Configuring Kerberos authentication for OpenAccess SDK Server

Configuring Security for OpenAccess SDK : Configuring OpenAccess SDK security : Configuring Kerberos authentication : Configuring Kerberos authentication for OpenAccess SDK Server

1. In your data access service or your OpenAccess SDK Agent service, set ServiceAuthMethods attribute to a value of kerberos.

2. In the server data source, set the DataSourceLogonMethod attribute to a value of OSIntegrated. This allows the service to authenticate the client using the operating system user ID and password.

If you installed the OpenAccess SDK Server on Windows, skip to Step 3.

If you installed the OpenAccess SDK Server on Linux and UNIX, modify the krb5.conf file to contain your Kerberos realm name and the KDC name for that Kerberos realm. Modify the krb5.conf file by editing the file with a text editor.

Note: In Windows Active Directory, the Kerberos realm name is the Windows domain name and the KDC name is the Windows domain controller name.
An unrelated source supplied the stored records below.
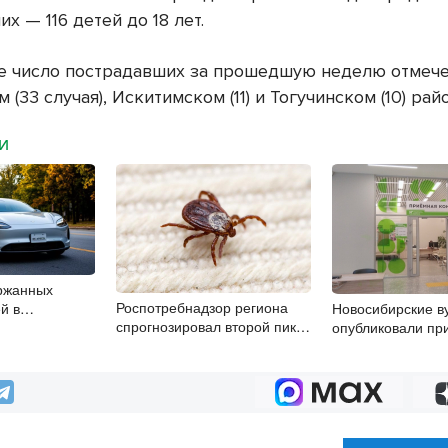
х — 116 детей до 18 лет.
 число пострадавших за прошедшую неделю отмече
(33 случая), Искитимском (11) и Тогучинском (10) рай
МИ
ржанных
Роспотребнадзор региона
й в
Новосибирские в
спрогнозировал второй пик
 области растут
опубликовали пр
клещей в конце августа
зачислении на б
места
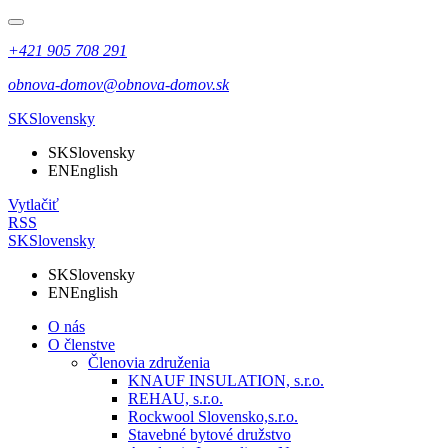
+421 905 708 291
obnova-domov@obnova-domov.sk
SK
Slovensky
SK
Slovensky
EN
English
Vytlačiť
RSS
SK
Slovensky
SK
Slovensky
EN
English
O nás
O členstve
Členovia združenia
KNAUF INSULATION, s.r.o.
REHAU, s.r.o.
Rockwool Slovensko,s.r.o.
Stavebné bytové družstvo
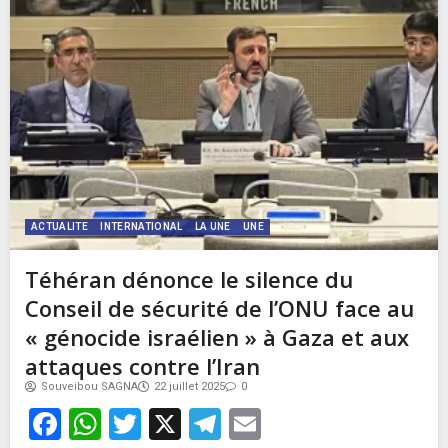
ACTUALITE
INTERNATIONAL
LA UNE
UNE
Téhéran dénonce le silence du
Conseil de sécurité de l’ONU face au
« génocide israélien » à Gaza et aux
attaques contre l’Iran
Souveibou SAGNA
22 juillet 2025
0
Facebook
WhatsApp
Twitter
X
Telegram
Email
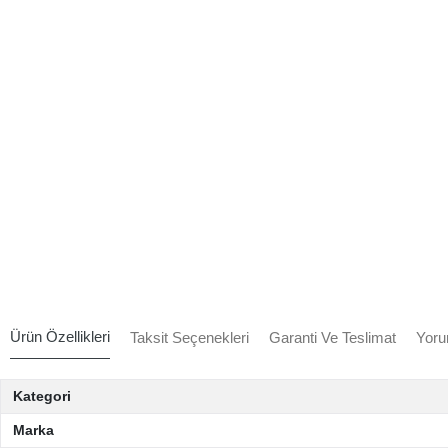
Ürün Özellikleri
Taksit Seçenekleri
Garanti Ve Teslimat
Yoru
Kategori
Marka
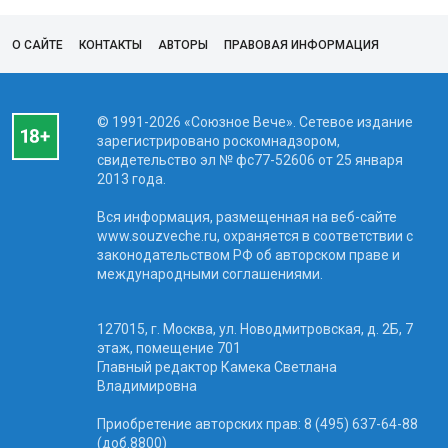
О САЙТЕ
КОНТАКТЫ
АВТОРЫ
ПРАВОВАЯ ИНФОРМАЦИЯ
© 1991-2026 «Союзное Вече». Сетевое издание
зарегистрировано роскомнадзором,
свидетельство эл № фc77-52606 от 25 января
2013 года.
Вся информация, размещенная на веб-сайте
www.souzveche.ru, охраняется в соответствии с
законодательством РФ об авторском праве и
международными соглашениями.
127015, г. Москва, ул. Новодмитровская, д. 2Б, 7
этаж, помещение 701
Главный редактор Камека Светлана
Владимировна
Приобретение авторских прав: 8 (495) 637-64-88
(доб.8800)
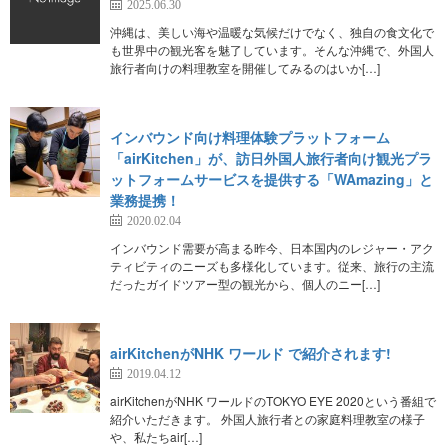
2025.06.30
沖縄は、美しい海や温暖な気候だけでなく、独自の食文化で
も世界中の観光客を魅了しています。そんな沖縄で、外国人
旅行者向けの料理教室を開催してみるのはいか[…]
インバウンド向け料理体験プラットフォーム
「airKitchen」が、訪日外国人旅行者向け観光プラ
ットフォームサービスを提供する「WAmazing」と
業務提携！
2020.02.04
インバウンド需要が高まる昨今、日本国内のレジャー・アク
ティビティのニーズも多様化しています。従来、旅行の主流
だったガイドツアー型の観光から、個人のニー[…]
airKitchenがNHK ワールド で紹介されます!
2019.04.12
airKitchenがNHK ワールドのTOKYO EYE 2020という番組で
紹介いただきます。 外国人旅行者との家庭料理教室の様子
や、私たちair[…]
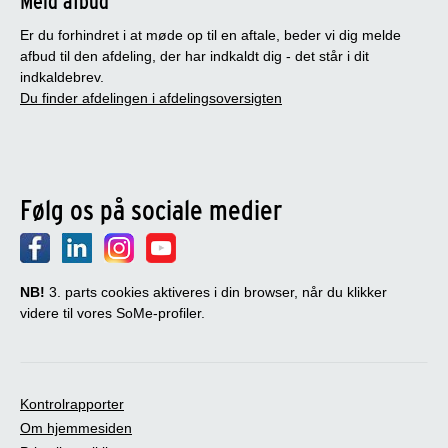
Meld afbud
Er du forhindret i at møde op til en aftale, beder vi dig melde
afbud til den afdeling, der har indkaldt dig - det står i dit
indkaldebrev.
Du finder afdelingen i afdelingsoversigten
Følg os på sociale medier
NB!
3. parts cookies aktiveres i din browser, når du klikker
videre til vores SoMe-profiler.
Kontrolrapporter
Om hjemmesiden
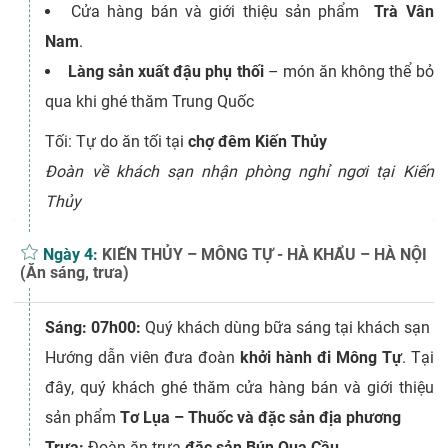
Cửa hàng bán và giới thiệu sản phẩm
Trà Vân
Nam
.
Làng sản xuất đậu phụ thối
– món ăn không thể bỏ
qua khi ghé thăm Trung Quốc
Tối: Tự do ăn tối tại
chợ đêm Kiến Thủy
Đoàn về khách sạn nhận phòng nghỉ ngơi tại Kiến
Thủy
Ngày 4:
KIẾN THỦY – MÔNG TỰ - HÀ KHẨU – HÀ NỘI
(Ăn sáng, trưa)
Sáng: 07h00:
Quý khách dùng bữa sáng tại khách sạn
Hướng dẫn viên đưa đoàn
khởi hành đi Mông Tự
. Tại
đây, quý khách ghé thăm cửa hàng bán và giới thiệu
sản phẩm
Tơ Lụa – Thuốc và đặc sản địa phương
Trưa:
Đoàn ăn trưa
đặc sản Bún Qua Cầu
.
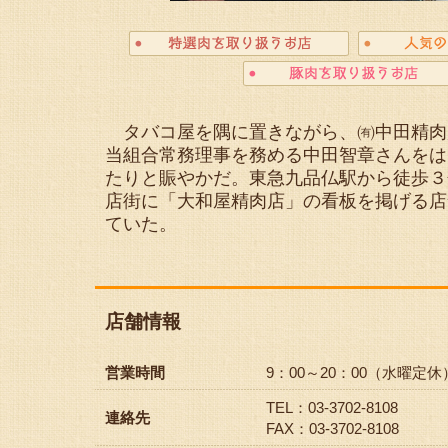
タバコ屋を隅に置きながら、㈲中田精肉
当組合常務理事を務める中田智章さんをは
たりと賑やかだ。東急九品仏駅から徒歩３
店街に「大和屋精肉店」の看板を掲げる店
ていた。
店舗情報
営業時間
9：00～20：00（水曜定休
TEL：03-3702-8108
連絡先
FAX：03-3702-8108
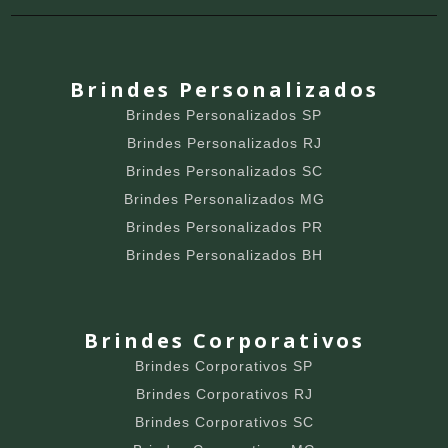
Brindes Personalizados
Brindes Personalizados SP
Brindes Personalizados RJ
Brindes Personalizados SC
Brindes Personalizados MG
Brindes Personalizados PR
Brindes Personalizados BH
Brindes Corporativos
Brindes Corporativos SP
Brindes Corporativos RJ
Brindes Corporativos SC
For example, if your Kerberos realm name is XYZ.COM and your KDC name is kdc1, your krb5.conf file would look like this:

[libdefaults]

default_realm = XYZ.COM

default_keytab_name = FILE:/installdir/lib/krb5/krb5.keytab

default_tkt_enctypes = des3-cbc-sha1 des-cbc-md5 des-cbc-crc

default_tgs_enctypes = des3-cbc-sha1 des-cbc-md5 des-cbc-crc

[realms]

XYZ.COM = {

kdc = kdc1:88

admin_server = server1.eu.xyz.com:749

default_domain = kdc1

};

[domain_realm]

.xyz.com = XYZ.COM

.eu.xyz.com = XYZ.COM

[logging]

kdc = FILE:/var/krb5/log/krb5kdc.log

admin_server = FILE:/var/krb5/log/kadmin.log

default = FILE:/var/krb5/log/krb5lib.log

3. (Optional) If you want to use a service principal name other than the default name to identify the OpenAccess SDK service, specify a value for the ServiceKerberosPrincipalName attribute for data access services or the ServiceAdminKerberosPrincipalName attribute for OpenAccess SDK Agent services. See ServiceKerberosPrincipalName and ServiceAdminKerberosPrincipalName for details.